MOVIES ON A PLACE

 

I flew home from Germany on the 29th of May. I watched several movies, yawned a few times, then turned my attention to the movies that the other passengers watched. First of all, I was impressed at how violent their movie-choices were. When the plane landed, and we prepared to disembark, I had enough courage to ask two complete strangers the name of the movies that they had watched. They told me the names: Violent Night and Hell or High Water.

I wanted to ask other passengers about their movie-choices, but I could see that they felt ashamed or guilty about watching them and avoided me; so I backed down.

I researched Violent Night on-line, impressed by the moderately positive reviews that it received, by the low-brow plot, the tongue-in-cheek acting, and graphic violence. In the movie, Santa Claus and a sort of Mr. Scrooge/Uncle Scrooge miserly type fight over who should get the most toys for Christmas. Scrooge's hoodlums stab and shoot Santa, but he keeps coming back and eventually murders all of Scrooge's men. Santa uses magic to drag Scrooge's body up the chimney, mutilating him. It's senseless and a total waste of time. Even the guy watching it said that; but the producers have already announced a sequel.

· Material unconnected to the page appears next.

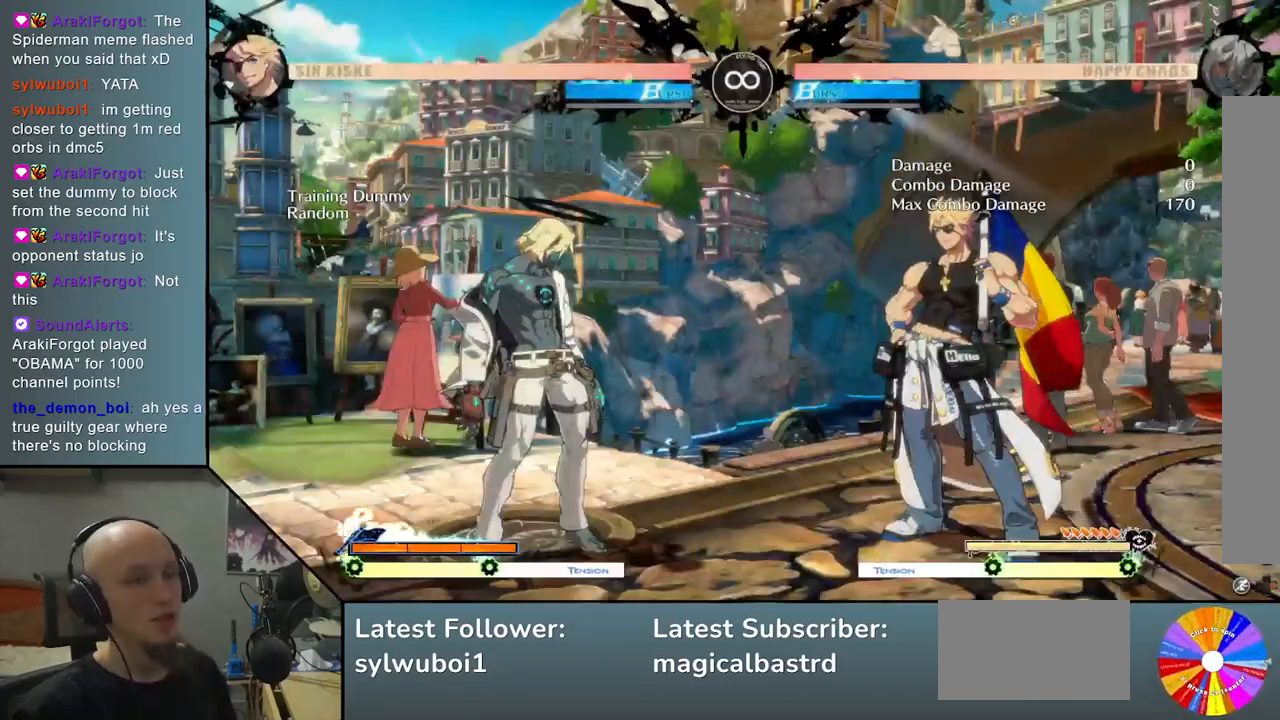
{"buttons": [], "left_stick": "center", "events": []}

The next movie I eavesdropped was Hell or High Water: Two brothers rob banks and shoot people in order to raise enough money to pay off the outstanding loans on the family farm. The bank has threatened to seize the farm, if the brothers do not redeem it. So the brothers rob a bank, shoot up a host of law-enforcement officers—killing several of them—and make off with the loot. It is another totally senseless film—racist bank-robers with assault weapons. Once again, the movie concludes with the actors hinting that a sequel is on the way.

When I looked up these two movies, Google provided numerous comparable movies. The one that made the biggest impression on me was Sisu, directed by another Scandinavian, Jalmari Helander.  (Tommy Wikhola, the director of Violent Night, is Norwegian.) All three movies have in common that they draw their plots from accepted cultural icons—Santa Claus in Violent Night; racism and the NRA in Hell or High Water; and the Nazis in Sisu. The bad guys all meet gruesome deaths at the hands of the good guys. All three movies depict greed in a bad light. The greedy Nazi officer in Sisu gets a knife in the head.

I would like to challenge my readers to watch these movies and to monitor their bodily functions with personal-health trackers. Whether you react with lust or disgust, you will react! Your pulse-rate and blood pressure will increase. You may retch with disgust or get a hard-on; but you will react to the discharging of assault weapons, rows of bullet holes, the deaths of bad guys, and the scornful ballsiness of the good guys.

Afterwards, maybe the viewers will descend into a funk. After so much excitement, the release of  so much dopamine—similar to the effect of meth—their ensuing boredom will torment them into self-medicating. Maybe a few of them will want to relive the thrill themselves, and shoot up the places where they live. At age 70, having known the variety of people that I have, I would not put it past some of them to relieve their boredom that way.

Instead of spending so much time accusing the pharmaceutical industry, or firearms manufacturers, maybe Americans should look for better movies to watch. You could just as easily blame the movie industry as the weapons and drug-makers. Instead of playing the blame-game, however, you should accept a little responsibility and plan to watch a better grade of movie. The movies I have reviewed are just porno for the dickless.